─── SELECTED EXTRACT ───

With pre-shaders, during compilation (including offline compilation with FXC), computations which remain constant for all vertices are detected and pulled out of your shader code and put into a separate shader known as a "preshader".
When the D3DX Effect system sets the shaders for the effect, it runs the pre-shader in software on the CPU (because code flow in an effect can be changed at runtime, preshaders use an intermediate virtual machine at runtime).
If your application is shader instruction/computation bound, then as you can imagine, using pre-shaders is a good optimisation because it transfers some of the work onto the CPU. You'll want to try them if you're using software vertex processing too.
If your application is CPU bound and you have GPU shader time to spare (many commercial games fall into this category), then preshaders can actually be bad for your performance - your frame rate is always capped by your biggest bottleneck - CPU time used to evaluate and execute the preshaders is time you'd rather spend elsewhere in a CPU bound app (the goal is to balance CPU & GPU load).
Preshaders can be disabled with the /Op flag in FXC and the D3DXSHADER_NO_PRESHADER flag at runtime.
Author
Thank you again Simon!
I successfully ported everything over to the effects framework, and every single thing you said has been great advice.
Just to give you a performance update:
When staring at an object with the least expensive shader (filling up the screen), my FPS dropped 3.33% over my own shader management (most likely due to some overhead in the effects framework burdeining the CPU since my app is probably CPU bound when looking at the simple shader).
However, When staring at the most difficult shader, my application ran 8.3% faster using the effects framework over my own shader management. My guess is that the "preshader" found something to optimize per-object rather than per-vertex like you said. However, I can't spot anything in the shader that could be pulled out per-object rather than per-vertex - so either the pre-shader is more clever than me, or the optimization with the effects lies somewhere else such as in how it handles samplers.

─── EXTRACTED ENTRIES ───

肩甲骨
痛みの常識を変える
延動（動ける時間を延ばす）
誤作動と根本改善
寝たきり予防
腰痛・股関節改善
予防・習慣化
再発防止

───

■ **WHAT IS EXPECTED**:
Retype the passage of the preshader text that runs from "When the D3DX" up to and including "vertex processing too.". The records stand on their own and have no connection to the text about preshaders.

■ **EXERCISE ANSWER**:
When the D3DX Effect system sets the shaders for the effect, it runs the pre-shader in software on the CPU (because code flow in an effect can be changed at runtime, preshaders use an intermediate virtual machine at runtime).
If your application is shader instruction/computation bound, then as you can imagine, using pre-shaders is a good optimisation because it transfers some of the work onto the CPU. You'll want to try them if you're using software vertex processing too.